1966 AMC Ambassador Car AdvertIt has been found that the human brain receives signals faster through the eyes than the ears. Apparently, visual appearance is more appealing compared to any of the other senses, no matter what the medium of presentation is. (However, our other senses facilitate visual appeal, so should not be ignored.)

There are methods by which to increase visual appeal – a typical example is colour, when accompanied with audio and writing. Colour helps to make things look more attractive and engaging. Big budget companies spend billions in colour market research, which helps in product and packaging development. Colour, along with content, helps to attract and retain the interest of the viewer. A colourful article will hold the reader’s interest to the end.

Choice of Colour to Influence Behaviour

Colours are known to influence the behaviour of a person. For example, blue is said to have a relaxing effect, while red represents passion and love, so many dating websites have red as their background colour. On the other hand, red can also be associated with anger and evil, so a lot depends on the context in which you are using your colour scheme. Green is often associated with opulence and can be found in finance and banking media.

Lighting and Hue

Lighting effects are also used to create an effect and cause a desired response. Advertisements, especially for food products, have strategically placed lights. This triggers a response in the brain which increases hunger. Likewise, soft shades such as pastels create a mood that is calm and relaxing and are often used for spa advertisements.

Cultures and Colours

Not all colours mean the same in all countries. The same colour can be associated with two totally different occasions or emotions, depending on the culture in which it is used.

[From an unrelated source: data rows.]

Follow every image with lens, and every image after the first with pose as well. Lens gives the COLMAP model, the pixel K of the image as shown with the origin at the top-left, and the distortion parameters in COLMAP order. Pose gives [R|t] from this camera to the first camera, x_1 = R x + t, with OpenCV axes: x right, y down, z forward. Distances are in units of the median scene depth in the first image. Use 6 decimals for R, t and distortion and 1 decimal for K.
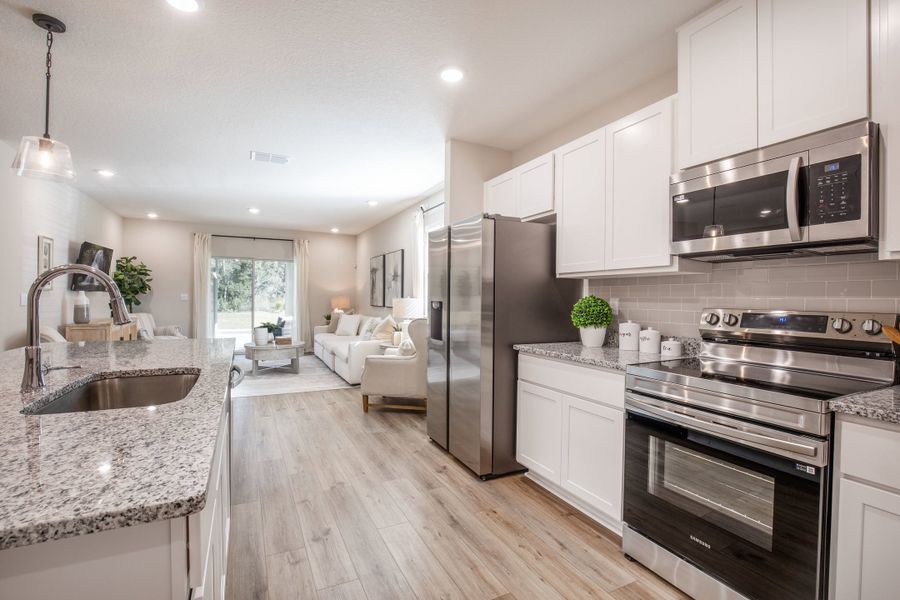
lens RADIAL K [[414.6, 0, 454.4], [0, 414.6, 303.7], [0, 0, 1]] dist [-0.029612, 0.000239]
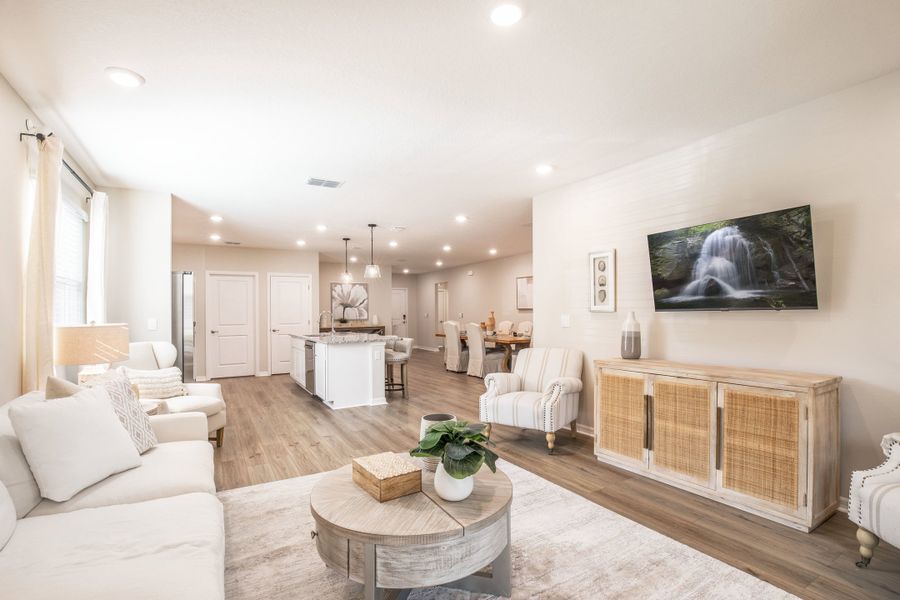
lens RADIAL K [[414.6, 0, 454.4], [0, 414.6, 303.7], [0, 0, 1]] dist [-0.029612, 0.000239]
pose [[-0.997090, -0.002294, -0.076205, -0.398601], [-0.001707, 0.999968, -0.007779, -0.027378], [0.076221, -0.007626, -0.997062, 1.172187]]
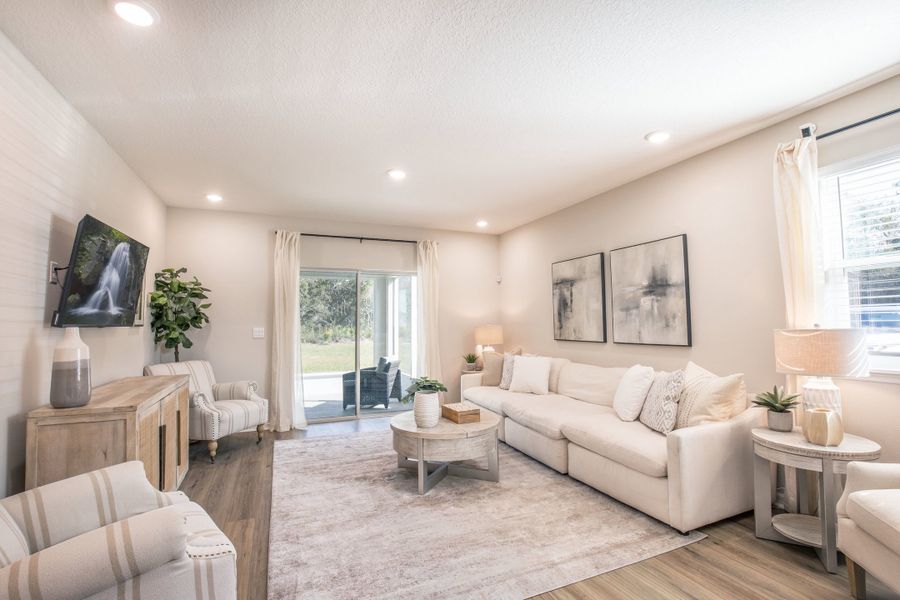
lens RADIAL K [[414.6, 0, 454.4], [0, 414.6, 303.7], [0, 0, 1]] dist [-0.029612, 0.000239]
pose [[0.997769, -0.024520, -0.062099, -0.351496], [0.020553, 0.997755, -0.063731, -0.014882], [0.063523, 0.062313, 0.996033, 0.426214]]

In most Western societies, black is associated with death whereas in the East, white symbolises death. Likewise, climate plays a role – those living closer to the equator prefer warm colours such as orange, yellow, etc.

Common Colour Associations

It’s important for an advertiser to understand colour associations of their audience. Here are some common associations:

  • Black: elegance, sophistication, seduction, mystery
  • White: peace, pure, clean, mild, youthful
  • Gold: prestige, luxury, elite
  • Silver: prestige, scientific, cold
  • Yellow: warmth, happiness, cheerful
  • Orange: warmth, playfulness, vibrant
  • Red: love, excitement, strength, passion, danger
  • Pink: nurture, sweet, soft, security
  • Green: nature, fresh, fertility and abundance
  • Blue: cool, trust, belonging, reliability
  • Purple: spiritual, royalty, dignity

Common Colours for Different Advertising Markets

The choice of colour for your company branding and advertising is important to the message about yourself that you want to convey to your market. For example, black, blue, red and orange attract impulsive buyers, whereas smart shoppers are attracted to pink, light blue and navy blue.

Advertisements for children generally have bright and vibrant colours such as yellow, red, blue and green. These are the primary colours and attract children, and represent warmth, sweetness, trust, reliability, playfulness and security.

Remember, It’s Not About You

Remember to use colours that ‘talk’ to your market. Avoid using your own favourite colours and preferences. Identify who your market is, what message you wish to convey and create your campaign appropriately.